Tulip mania or tulipomania (Dutch names include: tulpenmanie, tulpomanie, tulpenwoede, tulpengekte and bollengekte) was a period in the Dutch Golden Age during which contract prices for bulbs of the recently introduced tulip reached extraordinarily high levels and then suddenly collapsed. At the peak of tulip mania, in February 1637, some single tulip bulbs sold for more than 10 times the annual income of a skilled craftsman. It is generally considered the first recorded speculative bubble (or economic bubble)
My insight: The analogies with fiat money seem very real indeed. The worst thing is that people at as high levels as the German government may be fixing the books to make short term ends meet.
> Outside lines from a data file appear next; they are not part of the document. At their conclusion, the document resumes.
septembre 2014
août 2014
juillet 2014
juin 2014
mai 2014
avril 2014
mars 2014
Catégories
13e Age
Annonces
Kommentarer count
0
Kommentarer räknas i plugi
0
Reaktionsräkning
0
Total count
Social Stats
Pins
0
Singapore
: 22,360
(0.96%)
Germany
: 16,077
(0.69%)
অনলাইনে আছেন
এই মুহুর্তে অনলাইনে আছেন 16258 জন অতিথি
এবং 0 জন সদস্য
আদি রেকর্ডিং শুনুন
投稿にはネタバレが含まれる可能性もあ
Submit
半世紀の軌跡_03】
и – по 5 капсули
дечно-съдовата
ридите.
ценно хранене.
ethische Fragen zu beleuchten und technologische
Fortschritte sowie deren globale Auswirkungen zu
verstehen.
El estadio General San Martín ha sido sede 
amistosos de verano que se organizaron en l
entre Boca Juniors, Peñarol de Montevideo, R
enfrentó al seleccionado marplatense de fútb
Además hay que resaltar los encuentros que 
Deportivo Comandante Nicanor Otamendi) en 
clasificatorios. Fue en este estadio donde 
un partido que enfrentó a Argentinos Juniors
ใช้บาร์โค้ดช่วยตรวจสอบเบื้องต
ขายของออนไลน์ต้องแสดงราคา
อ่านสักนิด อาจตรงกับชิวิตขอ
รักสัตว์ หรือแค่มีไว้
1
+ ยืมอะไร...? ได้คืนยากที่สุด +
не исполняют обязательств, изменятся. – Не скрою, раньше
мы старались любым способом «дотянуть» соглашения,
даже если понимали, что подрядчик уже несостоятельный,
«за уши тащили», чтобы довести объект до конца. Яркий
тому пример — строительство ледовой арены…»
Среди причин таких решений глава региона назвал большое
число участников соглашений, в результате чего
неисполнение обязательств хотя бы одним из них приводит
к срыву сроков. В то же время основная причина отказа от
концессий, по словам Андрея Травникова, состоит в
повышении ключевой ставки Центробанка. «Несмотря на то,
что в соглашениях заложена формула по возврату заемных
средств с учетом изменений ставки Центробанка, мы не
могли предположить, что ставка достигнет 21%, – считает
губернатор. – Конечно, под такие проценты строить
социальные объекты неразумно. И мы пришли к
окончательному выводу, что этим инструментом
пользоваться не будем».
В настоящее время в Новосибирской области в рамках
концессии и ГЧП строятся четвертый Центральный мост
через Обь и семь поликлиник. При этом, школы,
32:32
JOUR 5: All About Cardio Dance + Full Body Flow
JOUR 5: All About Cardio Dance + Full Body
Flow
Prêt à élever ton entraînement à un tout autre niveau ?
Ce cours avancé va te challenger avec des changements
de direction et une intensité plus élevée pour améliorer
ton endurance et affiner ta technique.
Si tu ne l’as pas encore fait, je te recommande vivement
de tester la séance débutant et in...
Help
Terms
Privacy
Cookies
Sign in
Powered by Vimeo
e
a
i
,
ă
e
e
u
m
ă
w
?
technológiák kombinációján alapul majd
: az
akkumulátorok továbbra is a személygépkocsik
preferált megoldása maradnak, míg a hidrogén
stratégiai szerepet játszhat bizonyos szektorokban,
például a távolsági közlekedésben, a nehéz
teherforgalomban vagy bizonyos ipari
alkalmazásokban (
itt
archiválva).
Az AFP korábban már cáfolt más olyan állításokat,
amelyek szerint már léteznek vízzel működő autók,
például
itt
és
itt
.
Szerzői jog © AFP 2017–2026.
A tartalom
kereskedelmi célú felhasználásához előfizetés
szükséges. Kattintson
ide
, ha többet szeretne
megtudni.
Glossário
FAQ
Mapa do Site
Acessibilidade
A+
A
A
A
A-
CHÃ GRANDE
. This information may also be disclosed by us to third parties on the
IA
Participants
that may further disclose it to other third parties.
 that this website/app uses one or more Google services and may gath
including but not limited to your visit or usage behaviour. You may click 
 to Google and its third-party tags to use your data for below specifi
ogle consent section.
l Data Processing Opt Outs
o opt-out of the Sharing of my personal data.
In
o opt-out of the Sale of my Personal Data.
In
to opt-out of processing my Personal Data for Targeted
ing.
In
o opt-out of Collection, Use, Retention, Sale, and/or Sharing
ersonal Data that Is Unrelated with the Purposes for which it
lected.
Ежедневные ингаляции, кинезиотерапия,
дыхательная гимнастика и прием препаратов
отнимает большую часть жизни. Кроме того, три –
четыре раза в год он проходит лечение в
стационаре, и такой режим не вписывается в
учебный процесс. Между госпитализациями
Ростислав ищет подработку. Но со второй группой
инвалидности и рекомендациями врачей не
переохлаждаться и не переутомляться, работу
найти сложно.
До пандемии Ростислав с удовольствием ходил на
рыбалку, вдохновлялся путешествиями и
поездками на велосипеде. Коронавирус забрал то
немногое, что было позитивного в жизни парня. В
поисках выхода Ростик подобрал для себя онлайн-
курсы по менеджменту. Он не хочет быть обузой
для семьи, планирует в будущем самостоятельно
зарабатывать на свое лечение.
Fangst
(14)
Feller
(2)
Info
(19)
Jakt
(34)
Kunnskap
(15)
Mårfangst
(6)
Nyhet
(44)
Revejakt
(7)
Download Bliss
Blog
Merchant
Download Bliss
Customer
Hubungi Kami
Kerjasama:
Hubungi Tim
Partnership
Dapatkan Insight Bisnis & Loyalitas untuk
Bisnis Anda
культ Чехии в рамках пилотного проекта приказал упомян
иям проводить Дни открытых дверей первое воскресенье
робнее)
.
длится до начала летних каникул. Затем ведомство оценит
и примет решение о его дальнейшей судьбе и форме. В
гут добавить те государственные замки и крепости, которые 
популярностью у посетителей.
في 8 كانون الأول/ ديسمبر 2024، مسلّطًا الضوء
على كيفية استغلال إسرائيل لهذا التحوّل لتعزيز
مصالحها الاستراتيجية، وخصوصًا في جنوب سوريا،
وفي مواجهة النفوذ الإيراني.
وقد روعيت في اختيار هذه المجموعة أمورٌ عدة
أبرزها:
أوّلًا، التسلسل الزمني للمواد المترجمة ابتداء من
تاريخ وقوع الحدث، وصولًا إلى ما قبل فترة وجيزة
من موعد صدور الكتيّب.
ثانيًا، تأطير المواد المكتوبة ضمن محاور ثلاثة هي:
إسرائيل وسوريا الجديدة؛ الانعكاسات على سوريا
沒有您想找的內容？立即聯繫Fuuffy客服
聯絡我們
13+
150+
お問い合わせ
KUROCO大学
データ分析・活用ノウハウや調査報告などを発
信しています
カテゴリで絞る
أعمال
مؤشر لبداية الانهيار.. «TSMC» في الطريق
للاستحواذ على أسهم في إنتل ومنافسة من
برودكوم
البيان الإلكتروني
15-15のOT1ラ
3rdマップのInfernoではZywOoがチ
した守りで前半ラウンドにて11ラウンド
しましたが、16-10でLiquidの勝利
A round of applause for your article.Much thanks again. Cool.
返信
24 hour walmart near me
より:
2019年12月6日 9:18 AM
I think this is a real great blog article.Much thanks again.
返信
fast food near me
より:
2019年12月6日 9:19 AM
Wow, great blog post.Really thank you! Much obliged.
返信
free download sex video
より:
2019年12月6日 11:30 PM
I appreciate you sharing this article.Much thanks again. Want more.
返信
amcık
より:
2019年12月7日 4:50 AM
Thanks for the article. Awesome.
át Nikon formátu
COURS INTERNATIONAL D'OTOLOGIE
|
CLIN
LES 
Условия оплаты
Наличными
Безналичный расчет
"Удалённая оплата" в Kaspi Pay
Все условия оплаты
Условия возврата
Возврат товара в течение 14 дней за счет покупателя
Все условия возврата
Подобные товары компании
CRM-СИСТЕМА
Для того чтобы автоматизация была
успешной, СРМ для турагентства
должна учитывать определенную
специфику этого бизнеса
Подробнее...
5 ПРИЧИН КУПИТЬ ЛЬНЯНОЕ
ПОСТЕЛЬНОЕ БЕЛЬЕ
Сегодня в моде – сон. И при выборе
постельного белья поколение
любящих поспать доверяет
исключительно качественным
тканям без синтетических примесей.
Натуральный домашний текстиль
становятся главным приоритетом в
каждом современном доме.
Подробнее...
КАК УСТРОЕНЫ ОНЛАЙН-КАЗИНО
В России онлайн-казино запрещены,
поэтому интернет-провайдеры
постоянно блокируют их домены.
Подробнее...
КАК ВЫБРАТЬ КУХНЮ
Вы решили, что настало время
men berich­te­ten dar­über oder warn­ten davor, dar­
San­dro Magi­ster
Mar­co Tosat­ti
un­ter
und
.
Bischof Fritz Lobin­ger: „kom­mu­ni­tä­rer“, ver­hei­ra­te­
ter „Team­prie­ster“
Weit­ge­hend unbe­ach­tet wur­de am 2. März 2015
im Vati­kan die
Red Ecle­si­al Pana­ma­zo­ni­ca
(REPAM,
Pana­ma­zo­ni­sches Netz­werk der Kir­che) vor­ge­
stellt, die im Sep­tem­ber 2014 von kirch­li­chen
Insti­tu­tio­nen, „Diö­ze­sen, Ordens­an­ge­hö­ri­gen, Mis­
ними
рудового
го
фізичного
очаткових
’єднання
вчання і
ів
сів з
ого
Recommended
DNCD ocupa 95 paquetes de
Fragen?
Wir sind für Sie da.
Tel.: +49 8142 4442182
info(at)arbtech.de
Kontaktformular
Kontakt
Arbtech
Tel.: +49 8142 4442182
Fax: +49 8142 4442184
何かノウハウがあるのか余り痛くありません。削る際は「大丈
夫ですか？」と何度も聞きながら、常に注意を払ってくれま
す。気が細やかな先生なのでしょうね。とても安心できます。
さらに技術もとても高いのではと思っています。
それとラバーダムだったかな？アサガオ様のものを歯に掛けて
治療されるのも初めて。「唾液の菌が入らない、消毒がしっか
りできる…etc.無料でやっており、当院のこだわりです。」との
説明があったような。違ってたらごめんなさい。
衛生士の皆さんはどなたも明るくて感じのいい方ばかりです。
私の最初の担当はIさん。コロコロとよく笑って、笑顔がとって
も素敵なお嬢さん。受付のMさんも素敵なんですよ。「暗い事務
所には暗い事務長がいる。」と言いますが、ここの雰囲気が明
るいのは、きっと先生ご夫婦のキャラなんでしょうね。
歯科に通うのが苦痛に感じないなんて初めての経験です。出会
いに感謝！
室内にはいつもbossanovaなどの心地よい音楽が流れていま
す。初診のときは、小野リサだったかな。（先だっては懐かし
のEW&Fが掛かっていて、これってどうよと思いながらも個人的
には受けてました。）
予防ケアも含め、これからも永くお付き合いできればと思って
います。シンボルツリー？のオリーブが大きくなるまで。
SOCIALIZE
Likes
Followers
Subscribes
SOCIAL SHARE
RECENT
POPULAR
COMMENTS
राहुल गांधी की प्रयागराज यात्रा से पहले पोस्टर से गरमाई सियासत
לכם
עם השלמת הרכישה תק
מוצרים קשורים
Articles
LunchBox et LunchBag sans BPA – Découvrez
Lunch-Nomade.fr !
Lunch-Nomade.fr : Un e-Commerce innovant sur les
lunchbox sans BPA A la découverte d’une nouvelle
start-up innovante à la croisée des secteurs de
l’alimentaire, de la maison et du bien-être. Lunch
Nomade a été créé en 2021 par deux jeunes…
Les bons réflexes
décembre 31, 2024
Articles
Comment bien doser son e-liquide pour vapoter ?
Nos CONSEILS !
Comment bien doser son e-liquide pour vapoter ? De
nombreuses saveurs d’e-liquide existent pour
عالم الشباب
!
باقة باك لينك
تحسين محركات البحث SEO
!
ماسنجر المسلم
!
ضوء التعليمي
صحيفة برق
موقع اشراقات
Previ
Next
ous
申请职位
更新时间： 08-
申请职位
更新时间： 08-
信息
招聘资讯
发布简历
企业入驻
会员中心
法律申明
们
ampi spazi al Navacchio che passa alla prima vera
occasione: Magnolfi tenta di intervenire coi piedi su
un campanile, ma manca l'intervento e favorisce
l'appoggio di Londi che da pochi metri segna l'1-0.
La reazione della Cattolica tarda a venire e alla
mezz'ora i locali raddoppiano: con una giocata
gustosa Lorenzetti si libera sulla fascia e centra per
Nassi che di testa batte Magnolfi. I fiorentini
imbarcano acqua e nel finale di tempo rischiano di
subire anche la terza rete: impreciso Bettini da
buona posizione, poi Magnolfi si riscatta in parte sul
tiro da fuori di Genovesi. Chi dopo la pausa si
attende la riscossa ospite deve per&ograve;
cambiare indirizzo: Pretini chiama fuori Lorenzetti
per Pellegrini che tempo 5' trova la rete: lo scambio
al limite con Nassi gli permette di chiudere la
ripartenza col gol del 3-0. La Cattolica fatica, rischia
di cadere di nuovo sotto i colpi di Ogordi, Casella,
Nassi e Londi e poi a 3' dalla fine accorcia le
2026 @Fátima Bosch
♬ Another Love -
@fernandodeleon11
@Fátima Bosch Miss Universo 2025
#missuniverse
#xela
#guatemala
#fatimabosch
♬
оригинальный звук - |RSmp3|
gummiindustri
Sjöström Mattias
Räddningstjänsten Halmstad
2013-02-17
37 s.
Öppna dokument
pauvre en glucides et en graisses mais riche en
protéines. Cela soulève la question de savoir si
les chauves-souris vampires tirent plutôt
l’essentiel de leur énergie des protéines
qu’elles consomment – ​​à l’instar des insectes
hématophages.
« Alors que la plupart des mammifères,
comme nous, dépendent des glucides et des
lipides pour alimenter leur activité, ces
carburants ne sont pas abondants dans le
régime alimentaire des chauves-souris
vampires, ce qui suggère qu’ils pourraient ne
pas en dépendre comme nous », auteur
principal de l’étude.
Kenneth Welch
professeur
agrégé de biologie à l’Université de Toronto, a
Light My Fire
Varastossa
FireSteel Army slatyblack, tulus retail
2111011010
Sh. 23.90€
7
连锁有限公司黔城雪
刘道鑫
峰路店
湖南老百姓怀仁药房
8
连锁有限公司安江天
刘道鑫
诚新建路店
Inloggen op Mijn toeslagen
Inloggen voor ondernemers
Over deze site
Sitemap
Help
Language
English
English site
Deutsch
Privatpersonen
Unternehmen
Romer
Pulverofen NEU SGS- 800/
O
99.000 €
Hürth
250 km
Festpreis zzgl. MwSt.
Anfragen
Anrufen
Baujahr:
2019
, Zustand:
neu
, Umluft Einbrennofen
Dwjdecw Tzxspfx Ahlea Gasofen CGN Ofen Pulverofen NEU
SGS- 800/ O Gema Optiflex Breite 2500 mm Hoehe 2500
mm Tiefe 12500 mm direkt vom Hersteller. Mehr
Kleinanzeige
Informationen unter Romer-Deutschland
As usual, the most surreal news of the day, perhaps week, is saved for Friday night, when we learn that Germany has magically raised over a quarter of its total EFSF obligation of €211 billion by way of what is essentially magic. The Telegraph reports that “Germany is €55bn richer than it previously thought because of an accounting error at state-owned bank Hypo Real Estate Holding. The mistake at “bad bank” FMS Wertmanagement, happened because collateral for derivatives wasn’t netted between the asset and liability side, an FMS spokesman said. As a result, FMS will only contribute about €161bn to Germany’s debt this year, down from €216.5bn in 2010.” Another way of representing the error is that it is equal to a ridiculous 1% of the country’s debt to GDP ratio. “Germany’s 2010 debt-to-GDP ratio also drops, to 83.2% from the previous 84.2%, a finance ministry spokesman said.” In other words, the modern world, best characterized by the imploding fiat ponzi, has discovered a way to raise capital (electronic, naturally) courtesy of CDS bookmarking errors. And now, we have seen it all.